Un groupe de 36 Africains, renvoyés des États-Unis vers Yaoundé en 2026, a engagé une procédure judiciaire au Cameroun. Leur objectif : faire annuler l’accord migratoire liant Washington et Yaoundé, obtenir une protection juridique et éviter un renvoi vers leurs pays d’origine.
Un recours contre les expulsions vers des pays à risque
La plainte déposée devant le tribunal administratif de Yaoundé exige notamment la suspension immédiate de l’accord migratoire avec les États-Unis. Elle réclame aussi le droit pour ces 36 personnes de demander une protection au Cameroun et d’y résider légalement.
L’avocat des migrants, Me Joseph Fru Awah, a précisé que cette action vise à empêcher toute expulsion vers des territoires où ces personnes pourraient subir persécutions ou tortures. « Le Cameroun ne peut servir de plaque tournante pour des transferts vers des zones dangereuses », a-t-il alerté.
Des profils protégés avant leur expulsion
Issus de la République démocratique du Congo, du Ghana, de l’Angola, de l’Éthiopie, de la Sierra Leone, du Kenya, du Sénégal, du Zimbabwe et du Maroc, ces 36 individus bénéficiaient autrefois d’une protection judiciaire aux États-Unis. Entre janvier et mai 2026, ils ont pourtant été expulsés vers le Cameroun, où leur situation administrative reste floue.
Depuis leur arrivée à Yaoundé, ils séjournent dans un centre géré par les autorités camerounaises en collaboration avec l’Organisation internationale pour les migrations. Privés de documents d’identité et de statut clair, ils subissent des restrictions de mouvement.
Des accords controversés entre Washington et plusieurs pays africains
Le Cameroun figure parmi les nations africaines ayant accepté de recevoir des migrants expulsés des États-Unis. D’autres pays comme la Centrafrique, la Guinée équatoriale, le Rwanda, le Soudan du Sud, l’Eswatini et la Sierra Leone ont également conclu des arrangements similaires.

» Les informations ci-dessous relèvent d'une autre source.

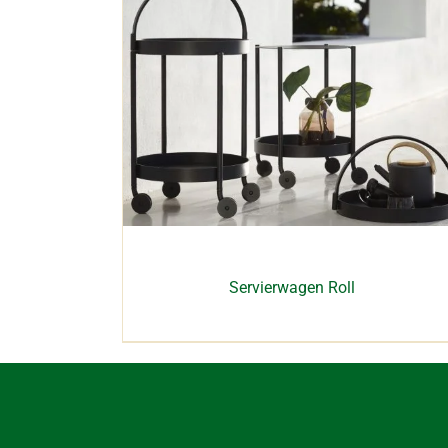
Servierwagen Roll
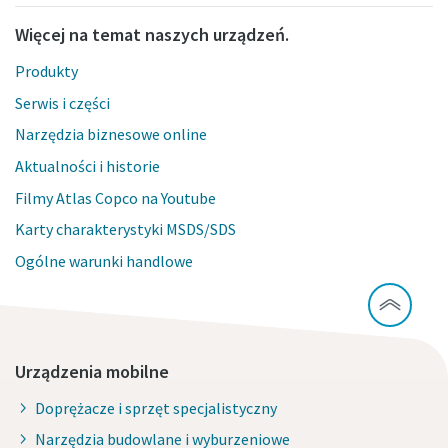
Więcej na temat naszych urządzeń.
Produkty
Serwis i części
Narzędzia biznesowe online
Aktualności i historie
Filmy Atlas Copco na Youtube
Karty charakterystyki MSDS/SDS
Ogólne warunki handlowe
Urządzenia mobilne
Doprężacze i sprzęt specjalistyczny
Narzędzia budowlane i wyburzeniowe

L’administration américaine affirme que, bien qu’elle ne puisse pas les renvoyer dans leur pays d’origine, elle est en droit de les transférer vers des États tiers. Des révélations ont montré que Washington a proposé des millions de dollars et brandi la menace de restrictions de visas pour convaincre certains gouvernements africains d’accepter ces transferts.